Pregnancy influence on the vascular interactions between nitric oxide and other endothelium-derived mediators in rat kidney

Peripheral vascular resistance and sensitivity to circulating pressor and vasoconstrictor agents are blunted during pregnancy. This has been mainly attributed to an increased production of endothelium-derived mediators. The objective of this work was to evaluate if pregnancy changes the relative participation of nitric oxide (NO) and prostaglandins (PG) in respect to the modulation of the increases in renal perfusion pressure induced by phenylephrine (Phe). Dose-response curves were made with gradually increasing doses of Phe using an isolated kidney preparation in the presence of a NO synthase (NOS) inhibitor (L-NAME, 1 microM), a PG-synthesis inhibitor (indomethacin, 1 microM), both, or neither.
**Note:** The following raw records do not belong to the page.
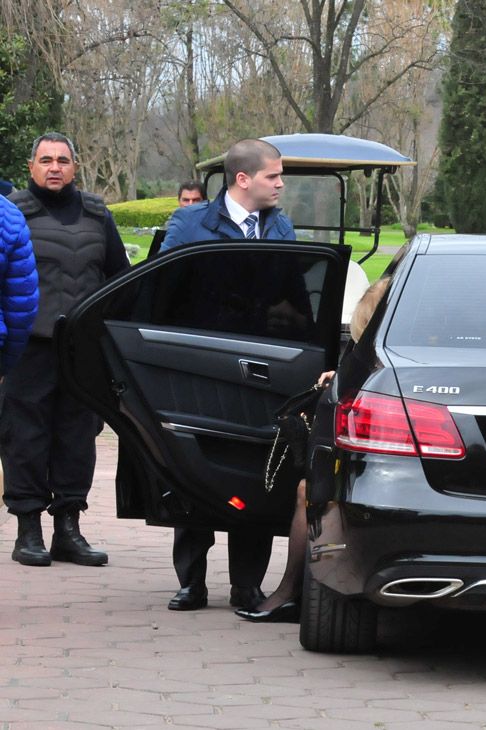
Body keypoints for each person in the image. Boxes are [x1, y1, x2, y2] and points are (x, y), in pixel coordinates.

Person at [158, 139, 293, 612]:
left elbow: (293, 296)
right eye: (273, 176)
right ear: (243, 179)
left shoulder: (281, 228)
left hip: (261, 370)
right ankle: (191, 581)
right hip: (200, 366)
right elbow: (161, 292)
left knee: (255, 471)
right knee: (195, 465)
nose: (280, 184)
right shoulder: (190, 224)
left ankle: (246, 585)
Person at [3, 132, 130, 566]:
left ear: (74, 166)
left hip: (81, 351)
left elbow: (120, 277)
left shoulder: (98, 214)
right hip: (27, 348)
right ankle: (28, 532)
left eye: (62, 160)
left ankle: (68, 530)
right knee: (25, 438)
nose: (54, 167)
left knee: (79, 439)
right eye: (45, 160)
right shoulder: (12, 213)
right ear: (31, 167)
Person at [236, 274, 394, 622]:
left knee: (310, 492)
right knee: (307, 490)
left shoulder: (380, 351)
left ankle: (289, 591)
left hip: (384, 466)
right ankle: (290, 591)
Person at [148, 182, 206, 258]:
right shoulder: (171, 226)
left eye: (196, 200)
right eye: (186, 200)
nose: (190, 204)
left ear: (205, 202)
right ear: (179, 201)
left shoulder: (212, 227)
Also, renal cyclooxygenase (COX-1 and COX-2) and endothelial NOS (eNOS) expression was determined using PCR. The experiments were done in kidneys from nonpregnant and pregnant rats. Our results showed that the relative participation of renal vasoactive mediators seems to change during pregnancy. We found the presence of a COX-1-dependent vasoconstrictor in the middle of pregnancy that was not found in nonpregnant rats. Our results also suggest that there is increased participation of another renal vasodilator substance, the effect of which is observed when NO or PG synthesis is inhibited during late pregnancy. In addition, an apparent interaction between renal eNOS and COX-1 expression was observed: eNOS expression was diminished, while COX-1 was increased during the 2nd week of pregnancy. In contrast, in kidneys from the 3rd week of pregnancy, the expression of these two enzymes was similar.